He said that the Yemeni war has been prolonged by active military support and diplomatic cover from the U.S., U.K., and other Western powers.

The conflict in Yemen began with the 2014 takeover of the capital, Sanaa, by Iranian-backed Houthis who control much of the country's north. A Saudi-led coalition allied with the internationally recognized government has been fighting the Houthi rebels since March 2015.

The group called has called on the U.S, Britain and France to pressure the warring parties into an immediate and countrywide cease-fire, and to return to inclusive, meaningful peace talks.

It said Dec. 2019 marks one year since a U.N.-brokered cease-fire in the port of Hodeida, the main passageway for aid imports and a lifeline for Houthi-controlled areas.

The agreement prevented massive humanitarian suffering in Hodeida, but the agreement remains a localized effort, it added.

The deal also included a prisoner swap, has yet to be fully implemented.

(Tasks to carry out):
1. Which countries does the Yemen passage name as nouns, not only in adjectives such as "Saudi-led" or "Iranian-backed"?
2. How would you render this sentence from the Yemen passage in Spanish: "A Saudi-led coalition allied with the internationally recognized government has been fighting the Houthi rebels since March 2015."
3. Could you extend the Yemen passage past its final sentence?

(Dataset entries):
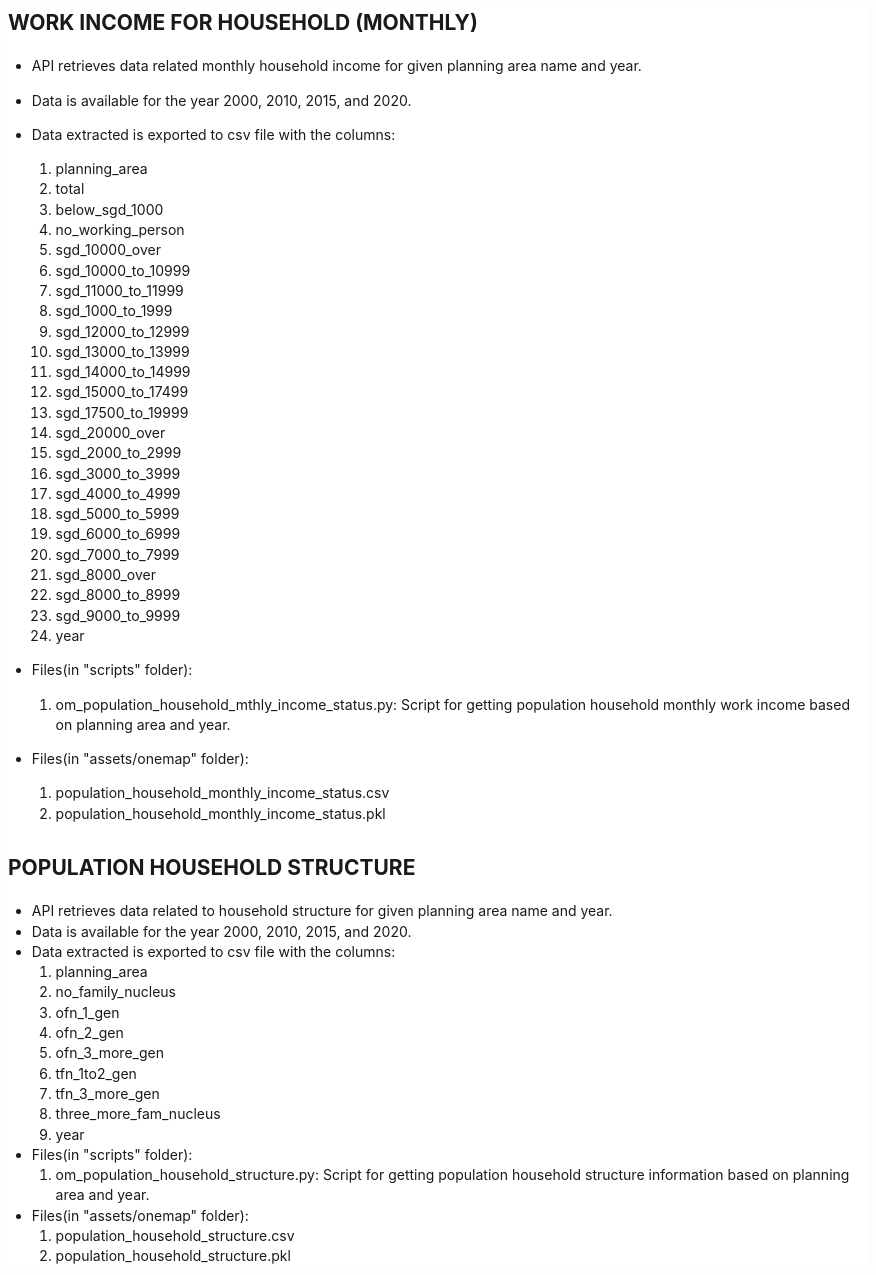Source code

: ## WORK INCOME FOR HOUSEHOLD (MONTHLY)
- API retrieves data related monthly household income for given planning area name and year.
- Data is available for the year 2000, 2010, 2015, and 2020.
- Data extracted is exported to csv file with the columns:
	1. planning_area
	2. total
	3. below_sgd_1000
	4. no_working_person
	5. sgd_10000_over
	6. sgd_10000_to_10999
	7. sgd_11000_to_11999
	8. sgd_1000_to_1999
	9. sgd_12000_to_12999
	10. sgd_13000_to_13999
	11. sgd_14000_to_14999
	12. sgd_15000_to_17499
	13. sgd_17500_to_19999
	14. sgd_20000_over
	15. sgd_2000_to_2999
	16. sgd_3000_to_3999
	17. sgd_4000_to_4999
	18. sgd_5000_to_5999
	19. sgd_6000_to_6999
	20. sgd_7000_to_7999
	21. sgd_8000_over
	22. sgd_8000_to_8999
	23. sgd_9000_to_9999
	24. year

- Files(in "scripts" folder):
	1. om_population_household_mthly_income_status.py: Script for getting population household monthly work income based on planning area and year. 
- Files(in "assets/onemap" folder):
	1. population_household_monthly_income_status.csv
	2. population_household_monthly_income_status.pkl
	
## POPULATION HOUSEHOLD STRUCTURE
- API retrieves data related to household structure for given planning area name and year.
- Data is available for the year 2000, 2010, 2015, and 2020.
- Data extracted is exported to csv file with the columns:
	1. planning_area
	2. no_family_nucleus
	3. ofn_1_gen
	4. ofn_2_gen
	5. ofn_3_more_gen
	6. tfn_1to2_gen
	7. tfn_3_more_gen
	8. three_more_fam_nucleus
	9. year
- Files(in "scripts" folder):
	1. om_population_household_structure.py: Script for getting population household structure information based on planning area and year. 
- Files(in "assets/onemap" folder):
	1. population_household_structure.csv
	2. population_household_structure.pkl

(Responses for each task):
1.
- Yemen
- the U.S.
- the U.K. (also called Britain)
- France

2. Una coalición liderada por Arabia Saudita, aliada con el gobierno reconocido internacionalmente, combate a los rebeldes hutíes desde marzo de 2015.

3.
The IRC said the recent power-sharing agreement which ended weeks of infighting between the internationally recognized government and the southern separatists offers hope for more inclusive peace talks.

Saudi Arabia began holding indirect talks with the Houthis in Oman in September, after the Houthis claimed an attack on Saudi oil infrastructure that affected global energy supplies. The United States blamed the attack on Iran, which denied involvement.

The talks are focused on interim agreements, such as re-opening Yemen's main international airport in Sanaa, which was shut down by the Saudi-led coalition in 2016.